Throughout his life, Osler was a self-described "bibliomaniac." His early mentors introduced him to a wide range of subjects and authors, both contemporary and historical, conveying their great enjoyment of these. Osler regarded himself as a lifelong student, and believed that broad and constant learning was a fundamental part of a life in medicine. Likewise, he believed that good libraries--including current literature and historical works--were essential to medical schools and to medical associations. An avid book collector with a large personal library, Osler took a keen interest in building the collections of the Johns Hopkins medical library and that of the Maryland State Medical Society, among many others. He helped to found the Association of Medical Librarians (now the Medical Library Association) in 1898, and served as its president from 1901-1904. Most of his own library, nearly eight thousand volumes, he left to McGill University, where it became the foundation of the Osler Library of the History of Medicine, opened in 1929.

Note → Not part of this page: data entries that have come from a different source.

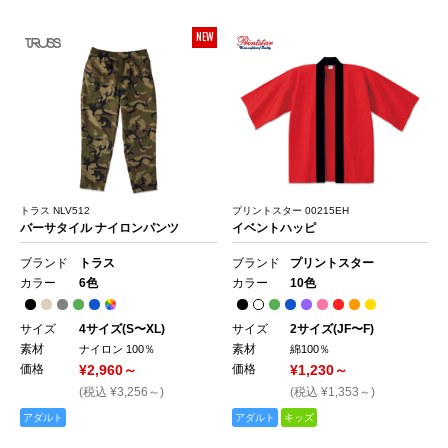
NEW
トラス NLV512
プリントスター 00215EH
バーサタイル ナイロンパンツ
イベントハッピ
ブランド
トラス
ブランド
プリントスター
カラー
6色
カラー
10色
サイズ
4サイズ(S〜XL)
サイズ
2サイズ(JF〜F)
素材
素材
ナイロン 100％
綿100％
価格
¥2,960～
価格
¥1,230～
(税込 ¥3,256～)
(税込 ¥1,353～)
アダルト
アダルト
キッズ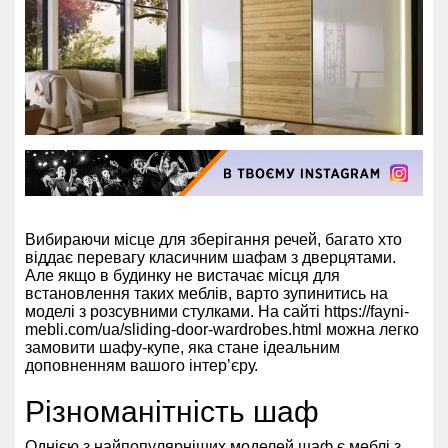
Вибираючи місце для зберігання речей, багато хто
віддає перевагу класичним шафам з дверцятами.
Але якщо в будинку не вистачає місця для
встановлення таких меблів, варто зупинитись на
моделі з розсувними стулками. На сайті
https://fayni-
mebli.com/ua/sliding-door-wardrobes.html
можна легко
замовити шафу-купе, яка стане ідеальним
доповненням вашого інтер’єру.
Різноманітність шаф
Однією з найпопулярніших моделей шаф є меблі з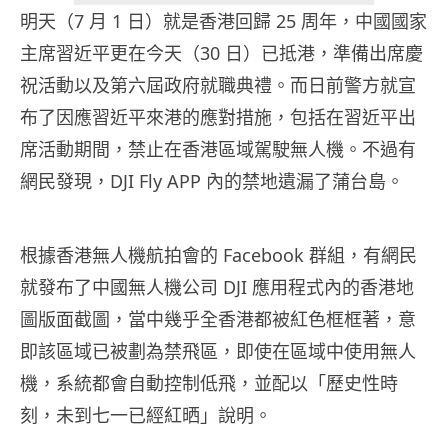
明天（7 月 1 日）就是香港回歸 25 周年，中國國家
主席習近平更在今天（30 日）已抵港，準備出席慶
祝活動以及第六屆政府就職典禮。而日前警方就宣
布了因應習近平來港的應對措施，包括在習近平出
席活動期間，禁止在香港區域駕駛無人機。不過有
網民發現，DJI Fly APP 內的禁地遺漏了蒲台島。
根據香港無人機航拍會的 Facebook 群組，有網民
就發布了中國無人機公司 DJI 應用程式內的香港地
圖版面截圖，當中幾乎全香港都被紅色框框著，意
即該區域已被劃為禁飛區，即使在區域中使用無人
機，系統都會自動控制低飛，並配以「歷史性時
刻，未到七一已經紅晒」說明。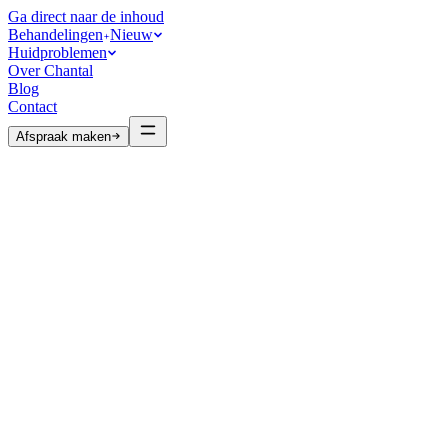
Ga direct naar de inhoud
Behandelingen
Nieuw
Huidproblemen
Over Chantal
Blog
Contact
Afspraak maken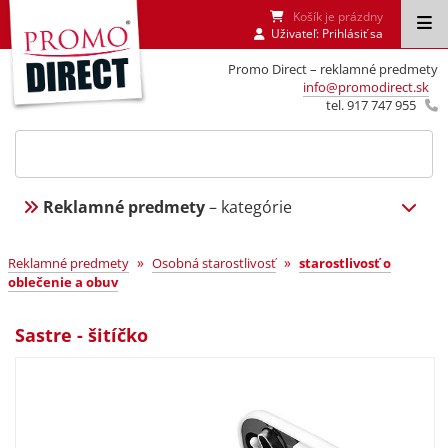
Košík je prázdny
Uživateľ:
Prihlásiť sa
Promo Direct – reklamné predmety
info@promodirect.sk
tel. 917 747 955
Reklamné predmety
– kategórie
»
»
Reklamné predmety
Osobná starostlivosť
starostlivosť o
oblečenie a obuv
Sastre - šitíčko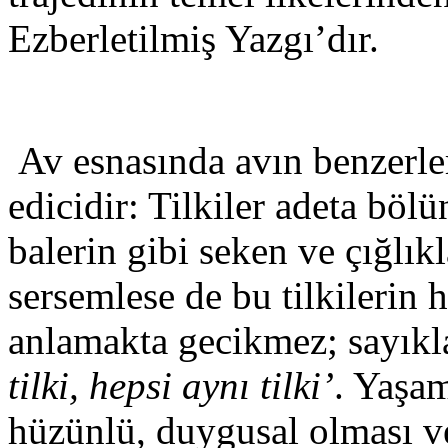
Ezberletilmiş Yazgı’dır.
Av esnasında avın benzerler
edicidir: Tilkiler adeta bölü
balerin gibi seken ve çığlıkl
sersemlese de bu tilkilerin 
anlamakta gecikmez; sayıkla
tilki, hepsi aynı tilki’
. Yaşam
hüzünlü, duygusal olması ve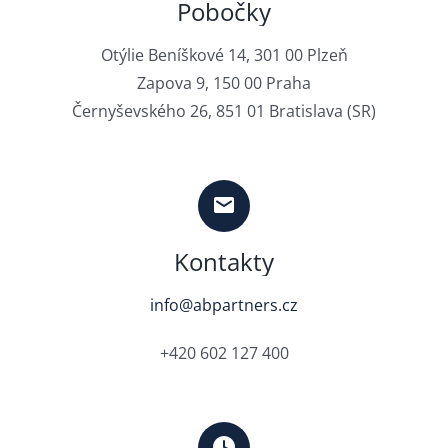
Pobočky
Otýlie Beníškové 14, 301 00 Plzeň
Zapova 9, 150 00 Praha
Černyševského 26, 851 01 Bratislava (SR)
Kontakty
info@abpartners.cz
+420 602 127 400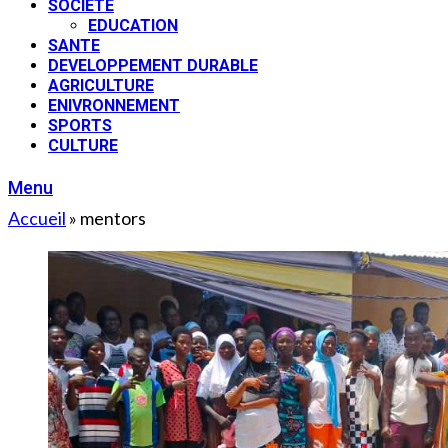
SOCIETE
EDUCATION
SANTE
DEVELOPPEMENT DURABLE
AGRICULTURE
ENIVRONNEMENT
SPORTS
CULTURE
Menu
Accueil
»
mentors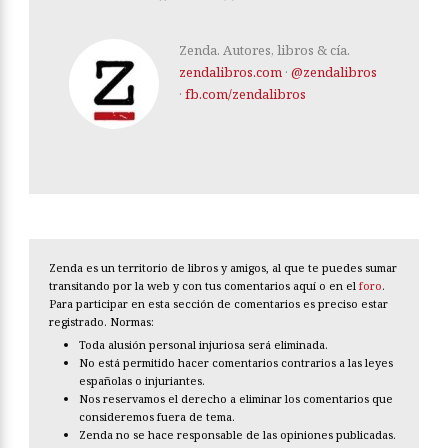
Zenda. Autores, libros & cía.
zendalibros.com
·
@zendalibros
·
fb.com/zendalibros
Zenda es un territorio de libros y amigos, al que te puedes sumar
transitando por la web y con tus comentarios aquí o en el
foro
.
Para participar en esta sección de comentarios es preciso estar
registrado. Normas:
Toda alusión personal injuriosa será eliminada.
No está permitido hacer comentarios contrarios a las leyes
españolas o injuriantes.
Nos reservamos el derecho a eliminar los comentarios que
consideremos fuera de tema.
Zenda no se hace responsable de las opiniones publicadas.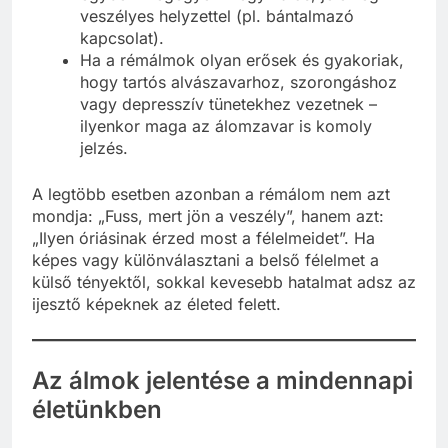
egyben megegyezik egy valós, jelenlegi
veszélyes helyzettel (pl. bántalmazó
kapcsolat).
Ha a rémálmok olyan erősek és gyakoriak,
hogy tartós alvászavarhoz, szorongáshoz
vagy depresszív tünetekhez vezetnek –
ilyenkor maga az álomzavar is komoly
jelzés.
A legtöbb esetben azonban a rémálom nem azt
mondja: „Fuss, mert jön a veszély”, hanem azt:
„Ilyen óriásinak érzed most a félelmeidet”. Ha
képes vagy különválasztani a belső félelmet a
külső tényektől, sokkal kevesebb hatalmat adsz az
ijesztő képeknek az életed felett.
Az álmok jelentése a mindennapi
életünkben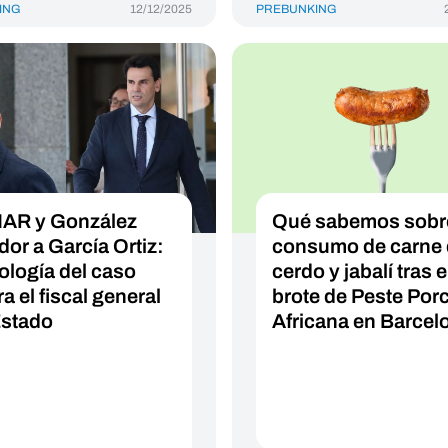
ING
12/12/2025
PREBUNKING
AR y González
Qué sabemos sobre
or a García Ortiz:
consumo de carne
ología del caso
cerdo y jabalí tras e
a el fiscal general
brote de Peste Por
Estado
Africana en Barcel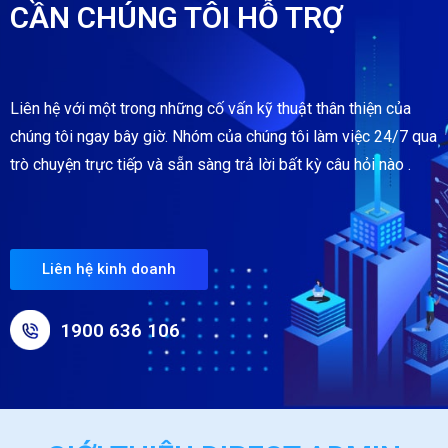
CẦN CHÚNG TÔI HỖ TRỢ
Liên hệ với một trong những cố vấn kỹ thuật thân thiện của
chúng tôi ngay bây giờ. Nhóm của chúng tôi làm việc 24/7 qua
trò chuyện trực tiếp và sẵn sàng trả lời bất kỳ câu hỏi nào .
Liên hệ kinh doanh
1900 636 106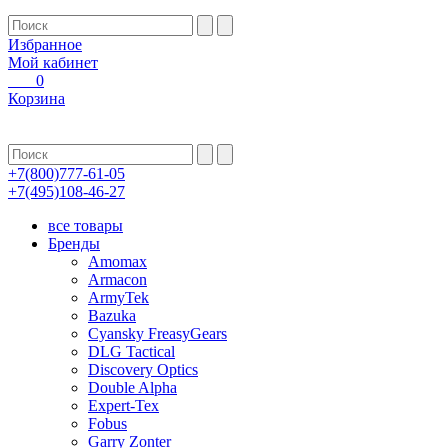
Избранное
Мой кабинет
0
Корзина
+7(800)777-61-05
+7(495)108-46-27
все товары
Бренды
Amomax
Armacon
ArmyTek
Bazuka
Cyansky FreasyGears
DLG Tactical
Discovery Optics
Double Alpha
Expert-Tex
Fobus
Garry Zonter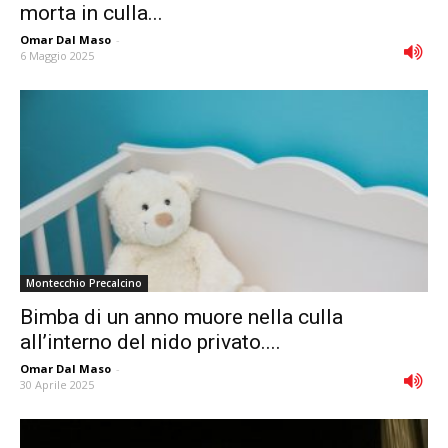
morta in culla...
Omar Dal Maso
-
6 Maggio 2025
Montecchio Precalcino
Bimba di un anno muore nella culla
all’interno del nido privato....
Omar Dal Maso
-
30 Aprile 2025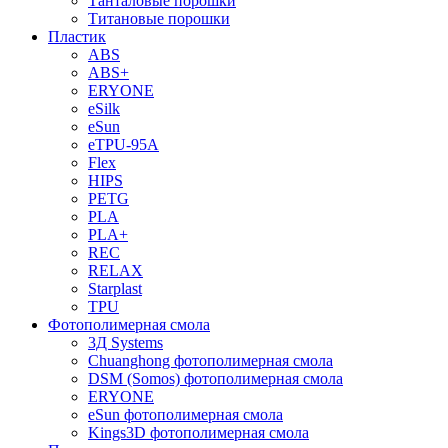
Танталовые порошки
Титановые порошки
Пластик
ABS
ABS+
ERYONE
eSilk
eSun
eTPU-95A
Flex
HIPS
PETG
PLA
PLA+
REC
RELAX
Starplast
TPU
Фотополимерная смола
3Д Systems
Chuanghong фотополимерная смола
DSM (Somos) фотополимерная смола
ERYONE
eSun фотополимерная смола
Kings3D фотополимерная смола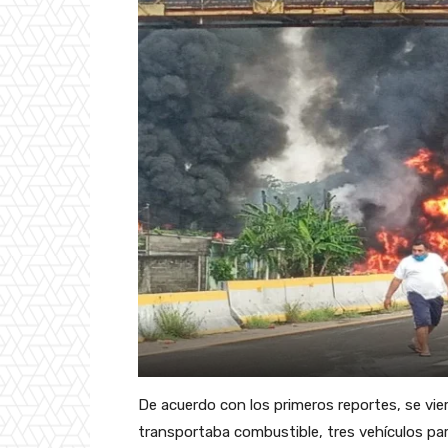
De acuerdo con los primeros reportes, se vi
transportaba combustible, tres vehículos par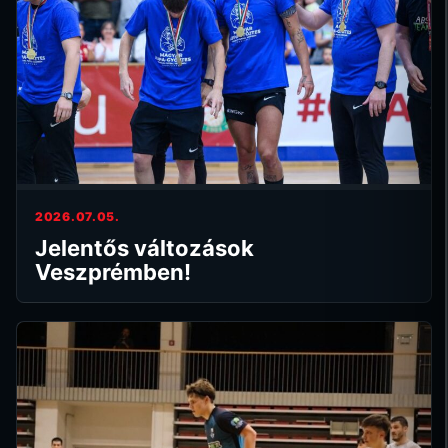
2026.07.05.
Jelentős változások
Veszprémben!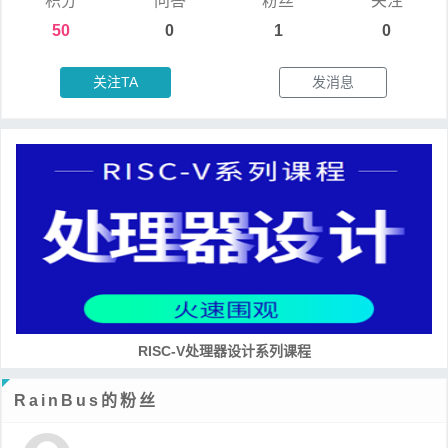
积分
问答
粉丝
关注
50
0
1
0
关注TA
发消息
RISC-V处理器设计系列课程
RainBus的粉丝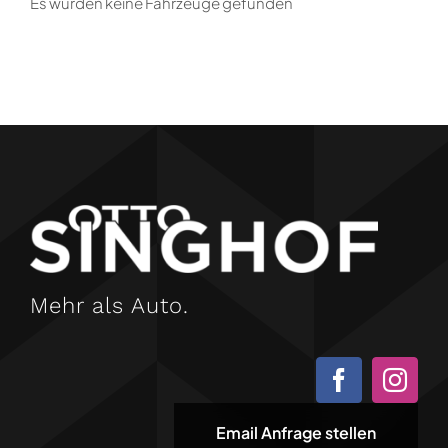
Es wurden keine Fahrzeuge gefunden
Mehr als Auto.
Email Anfrage stellen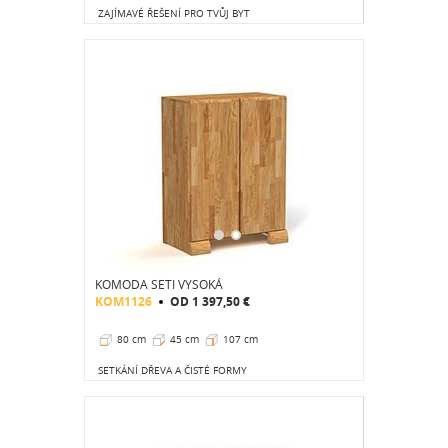
ZAJÍMAVÉ ŘEŠENÍ PRO TVŮJ BYT
KOMODA SETI VYSOKÁ
KOM1126
OD
1 397,50 €
80 cm
45 cm
107 cm
SETKÁNÍ DŘEVA A ČISTÉ FORMY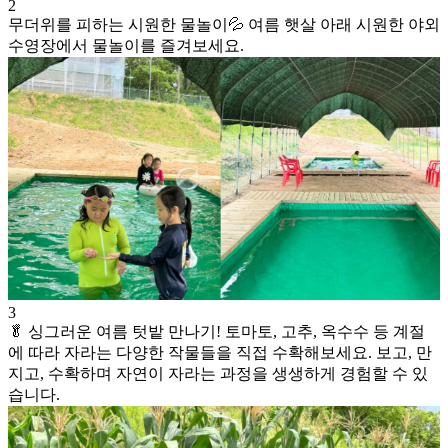
2
무더위를 피하는 시원한 물놀이💦 여름 햇살 아래 시원한 야외
수영장에서 물놀이를 즐겨보세요.
3
🥬 싱그러운 여름 텃밭 만나기! 토마토, 고추, 옥수수 등 계절
에 따라 자라는 다양한 작물들을 직접 수확해보세요. 보고, 만
지고, 수확하며 자연이 자라는 과정을 생생하게 경험할 수 있
습니다.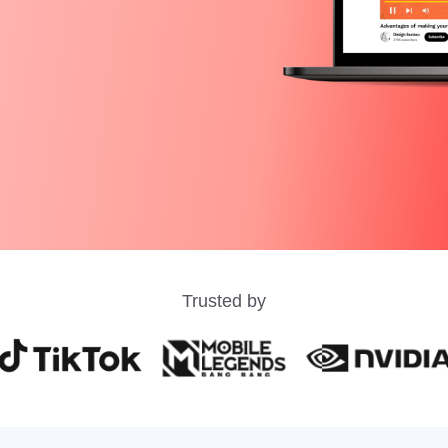
Trusted by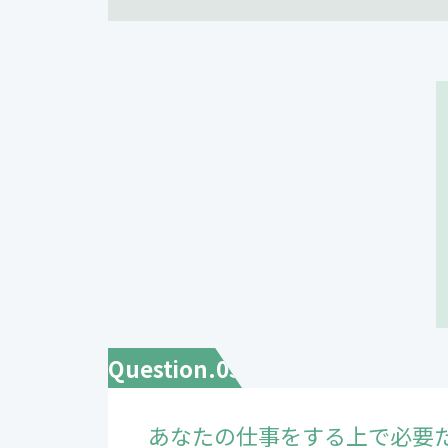
Question.05
あなたの仕事をする上で必要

Osler received many awards and honors during his career. He was elected to the Royal College of Physicians in 1878, elected to the Royal Society of London in 1898, and was made a baronet by King George V in 1911. Besides these were honorary doctorates from McGill University in 1895, the University of Edinburgh in 1898, the University of Toronto in 1899, Harvard and Oxford in 1904, and Johns Hopkins in 1905. Osler also identified a number of diagnostic signs, diseases and syndromes that now carry his name.
Much has been written about Sir William Osler, including two full-length biographies. For many years after his death, those he trained, worked with, and mentored wrote memoirs and reminisced about the great clinician. Perhaps the most striking thing about these accounts is that they often focus not on Osler's research or therapeutic or intellectual innovations, but on his character, his life philosophy, his example as a teacher, physician, and human being. Osler once said, "I desire no other epitaph than the statement that I taught medical students in the wards, as I regard this as by far the most useful and important work I have been called upon to do." For many, he is still the epitome of the physician as humanist.